Others, genetics, sci fi and humanity

The concept of Othering is around difference, around making it OK to treat people as if they aren’t people. It has had a long history in war, slavery and we see it right now in the whole debate over refugees in this country. Making groups of people Other for whatever reason allows us to treat them in ways we would never want to be treated; that golden rule of  “do unto others as you would have others do to you” is put aside for these Others. Others are not only different, but essentially somehow less human that we are, and because of that we can salve our conscience when we do terrible things to them.

Science fiction has long contemplated this concept and there has been much commentary on it. In the past, much of it has been seen in the robot/cybord genre. Blade Runner is a classic in this sense – it questions what it is that separates humans from “replicants”, and even has developed a test which allows “humanity” to be determined. In Blade Runner the fear of the Other is acute – replicants are hunted down and killed if they escape from the slavery which is imposed upon them. Despite the fact that replicants are clearly shown to have the same kinds of hopes and fears and emotions as humans, their existence is a threat. This same kind of fear is apparent in Artificial Intelligence, along with the conflicting idea that these “mechas” have emotion feelings and emotions.

In recent times it appears that, while this discussion about the nature of humanity and our fear of the Other continues in science fiction, the discussion has been transferred from being focusssed on artificial intelligence to being about genetic engineering and clones. Recent examples of this I have encountered include The WindUp Girl, The Quiet War, Outcasts and Star Wars: The Clone Wars. In all of these, clones or genetically manipulated and created humans are treated as lesser, as Other, than humans, even though, in most cases, they are ultimately superior.

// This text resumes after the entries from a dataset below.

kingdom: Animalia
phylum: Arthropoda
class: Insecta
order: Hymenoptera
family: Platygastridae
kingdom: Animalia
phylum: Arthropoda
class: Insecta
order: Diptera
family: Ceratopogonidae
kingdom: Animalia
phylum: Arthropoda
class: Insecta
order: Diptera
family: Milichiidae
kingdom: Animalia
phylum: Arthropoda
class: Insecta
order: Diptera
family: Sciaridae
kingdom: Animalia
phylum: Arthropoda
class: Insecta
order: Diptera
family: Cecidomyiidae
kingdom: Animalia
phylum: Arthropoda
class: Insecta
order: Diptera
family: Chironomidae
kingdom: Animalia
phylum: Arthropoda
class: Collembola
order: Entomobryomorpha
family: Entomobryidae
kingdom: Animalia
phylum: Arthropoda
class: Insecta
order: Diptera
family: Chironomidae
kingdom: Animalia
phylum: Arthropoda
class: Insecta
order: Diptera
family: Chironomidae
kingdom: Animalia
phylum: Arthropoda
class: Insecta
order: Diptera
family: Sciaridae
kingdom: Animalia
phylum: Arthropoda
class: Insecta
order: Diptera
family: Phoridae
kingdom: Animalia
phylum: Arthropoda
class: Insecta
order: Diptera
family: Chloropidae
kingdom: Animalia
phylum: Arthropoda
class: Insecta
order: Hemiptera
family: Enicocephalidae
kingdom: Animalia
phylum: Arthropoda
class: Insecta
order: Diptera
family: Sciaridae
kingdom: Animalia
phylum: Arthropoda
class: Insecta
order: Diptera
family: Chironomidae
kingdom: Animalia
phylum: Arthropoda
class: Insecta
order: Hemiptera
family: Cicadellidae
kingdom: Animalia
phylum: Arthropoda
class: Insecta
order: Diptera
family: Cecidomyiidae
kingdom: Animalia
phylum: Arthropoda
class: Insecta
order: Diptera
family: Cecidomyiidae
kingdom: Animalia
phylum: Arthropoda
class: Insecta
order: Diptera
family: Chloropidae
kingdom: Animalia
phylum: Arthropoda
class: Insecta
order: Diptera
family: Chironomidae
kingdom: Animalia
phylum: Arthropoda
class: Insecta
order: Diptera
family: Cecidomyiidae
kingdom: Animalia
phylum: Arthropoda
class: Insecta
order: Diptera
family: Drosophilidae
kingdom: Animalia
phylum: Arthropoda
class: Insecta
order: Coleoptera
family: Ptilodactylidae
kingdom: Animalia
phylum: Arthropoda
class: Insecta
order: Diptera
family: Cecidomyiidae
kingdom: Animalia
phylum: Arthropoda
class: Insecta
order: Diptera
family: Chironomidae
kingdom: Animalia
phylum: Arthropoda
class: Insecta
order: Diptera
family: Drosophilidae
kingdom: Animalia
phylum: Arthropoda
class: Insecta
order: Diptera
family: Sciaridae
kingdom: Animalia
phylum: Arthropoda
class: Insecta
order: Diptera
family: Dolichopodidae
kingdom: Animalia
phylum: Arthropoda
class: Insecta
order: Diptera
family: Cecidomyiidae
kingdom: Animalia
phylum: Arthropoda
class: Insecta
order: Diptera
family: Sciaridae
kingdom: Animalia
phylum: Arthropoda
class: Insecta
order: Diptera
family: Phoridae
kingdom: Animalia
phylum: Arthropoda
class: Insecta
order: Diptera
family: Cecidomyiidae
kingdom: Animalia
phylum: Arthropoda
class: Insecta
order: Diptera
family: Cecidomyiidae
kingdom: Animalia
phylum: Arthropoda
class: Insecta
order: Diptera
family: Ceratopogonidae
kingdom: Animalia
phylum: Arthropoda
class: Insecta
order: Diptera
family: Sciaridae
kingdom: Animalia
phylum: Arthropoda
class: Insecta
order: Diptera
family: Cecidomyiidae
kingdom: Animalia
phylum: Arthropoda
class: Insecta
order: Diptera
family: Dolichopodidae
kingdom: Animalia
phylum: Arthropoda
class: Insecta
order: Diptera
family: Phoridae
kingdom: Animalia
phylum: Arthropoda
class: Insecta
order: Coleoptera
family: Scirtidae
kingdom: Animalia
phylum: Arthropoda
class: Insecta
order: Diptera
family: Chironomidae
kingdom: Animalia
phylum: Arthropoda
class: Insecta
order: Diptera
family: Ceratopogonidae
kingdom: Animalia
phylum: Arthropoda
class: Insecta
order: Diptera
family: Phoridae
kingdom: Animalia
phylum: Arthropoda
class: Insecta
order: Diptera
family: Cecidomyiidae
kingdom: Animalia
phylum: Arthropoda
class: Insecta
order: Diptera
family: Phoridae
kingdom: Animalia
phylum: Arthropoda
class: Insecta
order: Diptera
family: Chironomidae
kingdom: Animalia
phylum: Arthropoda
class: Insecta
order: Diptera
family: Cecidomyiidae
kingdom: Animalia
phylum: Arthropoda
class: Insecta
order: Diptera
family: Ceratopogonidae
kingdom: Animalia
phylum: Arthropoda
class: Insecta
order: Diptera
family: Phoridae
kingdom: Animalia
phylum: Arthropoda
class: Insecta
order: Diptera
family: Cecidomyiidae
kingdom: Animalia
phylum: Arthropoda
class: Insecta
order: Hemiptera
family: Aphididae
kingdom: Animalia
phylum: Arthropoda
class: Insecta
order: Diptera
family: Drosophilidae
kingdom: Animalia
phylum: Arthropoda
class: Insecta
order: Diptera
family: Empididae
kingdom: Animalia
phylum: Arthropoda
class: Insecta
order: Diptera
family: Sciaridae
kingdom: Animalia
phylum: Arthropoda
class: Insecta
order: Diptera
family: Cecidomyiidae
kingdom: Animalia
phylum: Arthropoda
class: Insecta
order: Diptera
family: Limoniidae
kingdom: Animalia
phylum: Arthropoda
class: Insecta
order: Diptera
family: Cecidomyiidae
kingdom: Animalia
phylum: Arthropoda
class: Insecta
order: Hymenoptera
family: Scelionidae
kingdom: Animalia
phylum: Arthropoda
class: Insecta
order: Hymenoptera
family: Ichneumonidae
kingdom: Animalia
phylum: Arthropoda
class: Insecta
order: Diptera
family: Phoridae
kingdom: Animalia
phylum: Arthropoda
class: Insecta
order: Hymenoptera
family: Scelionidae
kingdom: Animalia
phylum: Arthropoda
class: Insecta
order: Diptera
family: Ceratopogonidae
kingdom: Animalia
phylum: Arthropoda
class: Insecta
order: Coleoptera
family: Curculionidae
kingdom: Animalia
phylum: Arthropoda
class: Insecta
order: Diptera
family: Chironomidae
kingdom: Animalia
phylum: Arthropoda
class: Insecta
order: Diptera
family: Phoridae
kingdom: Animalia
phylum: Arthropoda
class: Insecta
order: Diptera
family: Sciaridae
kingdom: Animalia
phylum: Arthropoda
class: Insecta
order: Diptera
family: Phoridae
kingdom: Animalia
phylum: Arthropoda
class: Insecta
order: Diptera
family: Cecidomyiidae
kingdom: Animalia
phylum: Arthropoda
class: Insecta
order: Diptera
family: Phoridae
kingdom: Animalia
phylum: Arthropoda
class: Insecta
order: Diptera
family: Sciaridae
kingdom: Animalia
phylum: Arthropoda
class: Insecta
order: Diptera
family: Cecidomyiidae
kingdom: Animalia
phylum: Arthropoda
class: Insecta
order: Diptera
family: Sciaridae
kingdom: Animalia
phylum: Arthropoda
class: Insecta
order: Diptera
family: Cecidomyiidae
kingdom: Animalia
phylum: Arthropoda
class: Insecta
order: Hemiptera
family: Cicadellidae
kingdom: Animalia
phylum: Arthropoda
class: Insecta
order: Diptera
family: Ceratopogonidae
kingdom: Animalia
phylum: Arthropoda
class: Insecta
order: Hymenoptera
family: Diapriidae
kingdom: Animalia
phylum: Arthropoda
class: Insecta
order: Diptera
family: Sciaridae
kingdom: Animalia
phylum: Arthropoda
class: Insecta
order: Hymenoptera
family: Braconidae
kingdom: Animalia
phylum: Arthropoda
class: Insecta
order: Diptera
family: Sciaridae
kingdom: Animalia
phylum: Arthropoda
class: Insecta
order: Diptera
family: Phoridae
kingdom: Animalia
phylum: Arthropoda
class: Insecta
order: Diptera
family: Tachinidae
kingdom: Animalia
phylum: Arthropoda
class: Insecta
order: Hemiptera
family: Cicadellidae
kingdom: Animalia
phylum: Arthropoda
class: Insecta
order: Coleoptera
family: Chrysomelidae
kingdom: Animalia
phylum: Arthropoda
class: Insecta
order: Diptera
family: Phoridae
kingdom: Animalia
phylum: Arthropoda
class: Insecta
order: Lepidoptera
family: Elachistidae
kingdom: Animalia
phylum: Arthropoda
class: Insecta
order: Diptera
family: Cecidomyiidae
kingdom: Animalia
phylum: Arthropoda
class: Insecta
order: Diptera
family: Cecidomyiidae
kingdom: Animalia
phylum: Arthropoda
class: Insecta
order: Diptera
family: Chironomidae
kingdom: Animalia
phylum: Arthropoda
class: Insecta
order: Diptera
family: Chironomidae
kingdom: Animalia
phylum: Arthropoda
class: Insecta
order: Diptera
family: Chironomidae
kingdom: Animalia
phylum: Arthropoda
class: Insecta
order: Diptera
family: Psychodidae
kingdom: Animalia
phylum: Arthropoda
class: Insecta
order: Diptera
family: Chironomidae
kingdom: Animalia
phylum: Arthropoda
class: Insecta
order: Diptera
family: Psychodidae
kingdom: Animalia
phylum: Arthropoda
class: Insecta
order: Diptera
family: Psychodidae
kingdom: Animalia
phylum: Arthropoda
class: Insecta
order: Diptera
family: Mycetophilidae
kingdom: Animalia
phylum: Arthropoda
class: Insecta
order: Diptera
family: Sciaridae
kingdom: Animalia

The WindUp Girl sees cloned/genetically engineered humans developed to act as companions, or labourers, and if abandonned by their “owners” or if they run away they can be summarily killed. The “New People” are considered distinctly non-human, and the treatment of Emiko by the brothel owners who treat her as a virtual slave demonstrates the degradation they are willing to inflict. the non-human status permits cruelty and summary killings, but as we see through Emiko’s point of view, she is just as human as anyone else, a person of  compassion and emotion. she wants to be able to live amongst her people and have children, even though the pervasive conditioning makes even her doubt whether she wants to amongst her own people.  Similarly in The Quiet War, clones are developed for a specific purpose, and it is acceptable to treat them as non-humans, to train and condition them, to kill them when not useful, or just as a demonstration of power. The Quiet War looks closely at difference at Otherness as it also focuses on the genetic modifications of those who have gone to settle the colonies, and the way that these physical differences are used to accentuate the cultural and political differences – and make it acceptable to commit mass murder in wars.

The idea of clones as disposable continues in Outcasts where the clones are blamed for a virus and sentenced to death. Here an individual, who is himself unstable, sees that they are human and refuses to execute them, instead letting them establish their own colony elsewhere. Throughout the series the individual characters struggle with the idea of the clones, or ACs as human. As with The WindUp Girl the ACs are supposed to be sterile – a marker of their lack of humanity and Otherness – however they find themselves able to reproduce, and care desperately for the resulting children.

Finally, in The Clone Wars series, as with The Quiet War, clones are born and conditioned for combat. They do not have lives outside their service to the Republic and are expected to be totally loyal. What is explored in some of the episodes are the limits of this. One clone betrays the Jedi, arguing that they really do not represent him, that he is seeking his own freedom. Another clone is found, having deserted and had a family, and he argues that he should be just as entitled to personhood as anyone else. It is revealed that the clones were originally just numbered, but later given names because it seemed to work better. While they are all physically alike, the clones distinguish themselves through hair cuts. The Jedi and the Republic tend to treat the clones much as the separatists treat their droids, as expendable fighters of which there is a never-ending ready supply. While the clones are not Othered in quite the same way, they are also not quite people either – they certainly do not appear to have equal rights, or much choice about their role as frontline fodder.

These examples, and I am sure there are others, explore the notions of what makes people people, and generally argue that the personhood is not a matter of having been developed in a womb of “natural” DNA. At a time when genetic engineering is exploring and indeed, chafing, at its boundaries, these kinds of books are interesting ethical thought-provokers. At a deeper level, however, they are about the need to recognise those we Other as people, as humans who should have the same rights and needs as we do. From that perspective, science fiction has something important to say about issues such as refugees and human rights, without having to overdetermine those messages.